U.S. Navy Lt. David Small won't be home for Thanksgiving.
Yet his parents, Diane and Howard, fully understand and couldn't be prouder.
"He feels very useful, helpful," Small's mother said.
A naval flight officer with the aircraft carrier USS George Washington, her son is part of Operation Damayan, the U.S. military's relief operation in the Philippines region devastated by Typhoon Haiyan.
"It's crazy what's going on," Small emailed his parents Nov. 15.
The 27-year-old officer has been serving as an air traffic controller aboard an E-2C Hawkeye, the Navy's carrier-based command-and-control aircraft.
He's coordinating military aircraft delivering food, water and supplies; transporting medical personnel from Doctors Without Borders and Red Cross; and handling evacuations. He's also been involved in mapping out rural areas, finding villages and doing topography for safe landing places.
"There are long days and long flights, but I feel good doing the work I'm doing," Small emailed. "When we had to land yesterday, I was mad I couldn't be up there longer helping out."
The aircraft carrier task force was in Hong Kong and scheduled to return to its base in Atsugi, Japan, wrapping up Small's third deployment when the Category 5 typhoon ripped across the Philippines with 195-mph winds and gusts up to 235 mph.
Untold thousands are dead, an estimated 3 million displaced and basic services are non-existent amidst catastrophic damage.
"There are no communications, no electricity, no infrastructure," Small's mother said. "We haven't seen him in a year and this isn't the type of thing that can be sorted out in two weeks."

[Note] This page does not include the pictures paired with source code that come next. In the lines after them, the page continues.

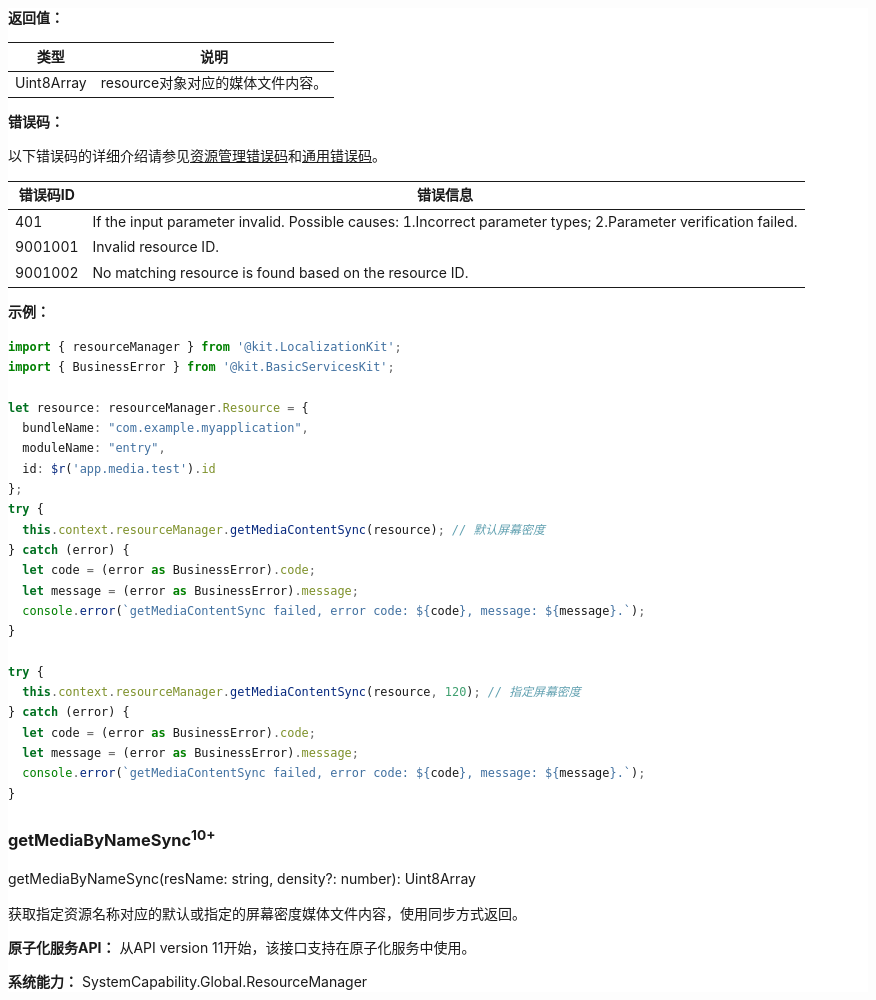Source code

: **返回值：**

| 类型                    | 说明          |
| --------------------- | ----------- |
| Uint8Array | resource对象对应的媒体文件内容。 |

**错误码：**

以下错误码的详细介绍请参见[资源管理错误码](errorcode-resource-manager.md)和[通用错误码](../errorcode-universal.md)。

| 错误码ID | 错误信息 |
| -------- | ---------------------------------------- |
| 401 | If the input parameter invalid. Possible causes: 1.Incorrect parameter types; 2.Parameter verification failed.               |
| 9001001  | Invalid resource ID.                       |
| 9001002  | No matching resource is found based on the resource ID.         |

**示例：**
  ```ts
  import { resourceManager } from '@kit.LocalizationKit';
  import { BusinessError } from '@kit.BasicServicesKit';

  let resource: resourceManager.Resource = {
    bundleName: "com.example.myapplication",
    moduleName: "entry",
    id: $r('app.media.test').id
  };
  try {
    this.context.resourceManager.getMediaContentSync(resource); // 默认屏幕密度
  } catch (error) {
    let code = (error as BusinessError).code;
    let message = (error as BusinessError).message;
    console.error(`getMediaContentSync failed, error code: ${code}, message: ${message}.`);
  }

  try {
    this.context.resourceManager.getMediaContentSync(resource, 120); // 指定屏幕密度
  } catch (error) {
    let code = (error as BusinessError).code;
    let message = (error as BusinessError).message;
    console.error(`getMediaContentSync failed, error code: ${code}, message: ${message}.`);
  }
  ```

### getMediaByNameSync<sup>10+</sup>

getMediaByNameSync(resName: string, density?: number): Uint8Array

获取指定资源名称对应的默认或指定的屏幕密度媒体文件内容，使用同步方式返回。

**原子化服务API：** 从API version 11开始，该接口支持在原子化服务中使用。

**系统能力：** SystemCapability.Global.ResourceManager
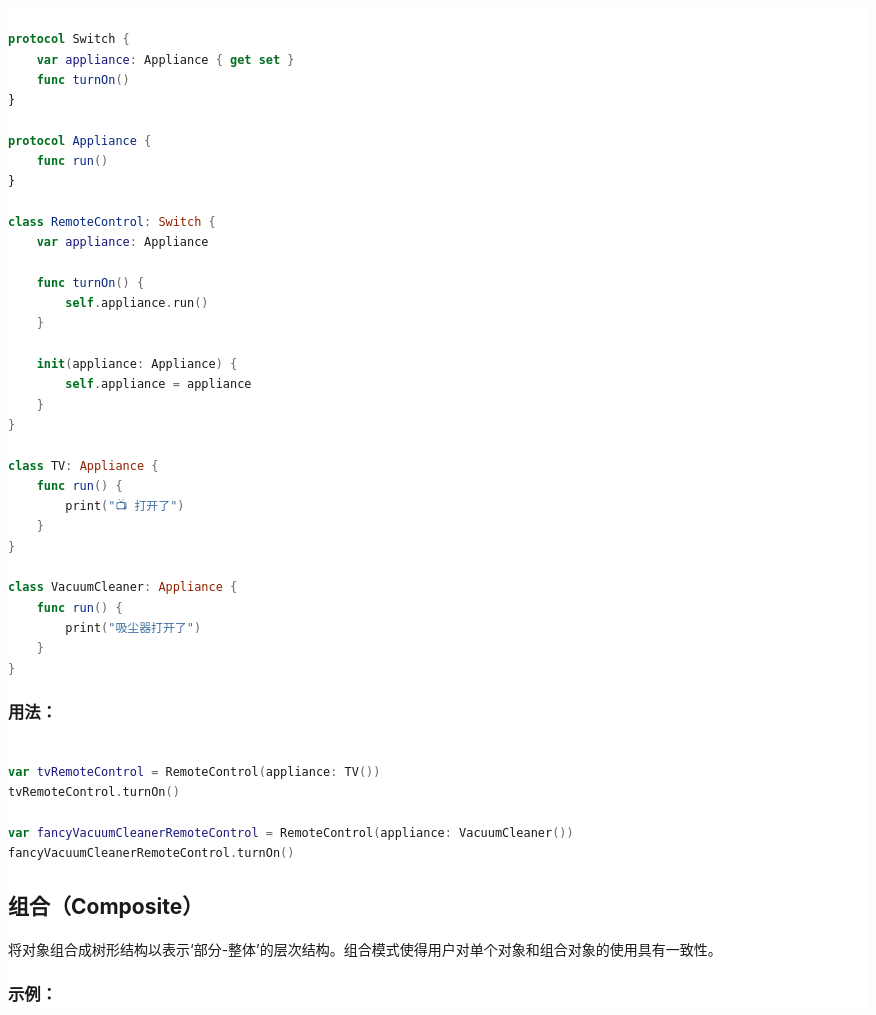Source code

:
 ```swift

protocol Switch {
    var appliance: Appliance { get set }
    func turnOn()
}

protocol Appliance {
    func run()
}

class RemoteControl: Switch {
    var appliance: Appliance
    
    func turnOn() {
        self.appliance.run()
    }
    
    init(appliance: Appliance) {
        self.appliance = appliance
    }
}

class TV: Appliance {
    func run() {
        print("📺 打开了")
    }
}

class VacuumCleaner: Appliance {
    func run() {
        print("吸尘器打开了")
    }
}
```

 ### 用法：
 
```swift

var tvRemoteControl = RemoteControl(appliance: TV())
tvRemoteControl.turnOn()

var fancyVacuumCleanerRemoteControl = RemoteControl(appliance: VacuumCleaner())
fancyVacuumCleanerRemoteControl.turnOn()
```

 组合（Composite）
 --------------
 将对象组合成树形结构以表示‘部分-整体’的层次结构。组合模式使得用户对单个对象和组合对象的使用具有一致性。
 ### 示例：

The George Washington is part of Joint Task Force 505, which includes personnel and equipment from the U.S. Army, Navy, Air Force and Marine Corps, who have come from Japan, Okinawa, Hawaii and the United States.
"The Americans have brought food and water to us," Sheen Gonzales, mayor of the town of Guinan, told the American Forces Press Service. "But more importantly, they have brought us transportation to and from the island. We were isolated for many days and, without the Americans' help, my people would not be eating."
Small is airborne for six hours at a time and his duty has its challenges.
"Some places are nice and accepting help and some are mobbing the aircraft trying to get what they can," he emailed. "Some LZs (landing zones) have a few people, some have 500, some are coral reefs, some are baseball fields. Anywhere and everywhere we are sending food, water, medical supplies. I actually feel like being out here ... has done some good."
Small described one particularly hectic flight. It was his second hop of the day and supposed to be a quick night flight, so the Hawkeye pilot could stay current on his qualifications for night carrier landings.
"Well, stuff went down and I was controlling eight helicopters, two MV-22s (Ospreys) and a C-130, coordinating (them) on five radios," Small emailed. "It was by far the busiest flight I ever had, but probably the most rewarding. I was talking to one of the pilots in the helo and I heard someone in the background yell, 'Thank you!' It was awesome to hear."
The only words more awesome would be Small telling his mother he's homebound. He's got tickets to fly out in December, so she's got her fingers crossed.
"I haven't given up hope," Diane Small said. "All his Hannukah presents and cookies are on the way to him. If he comes home, we'll have a late Hannukah and do it all over again."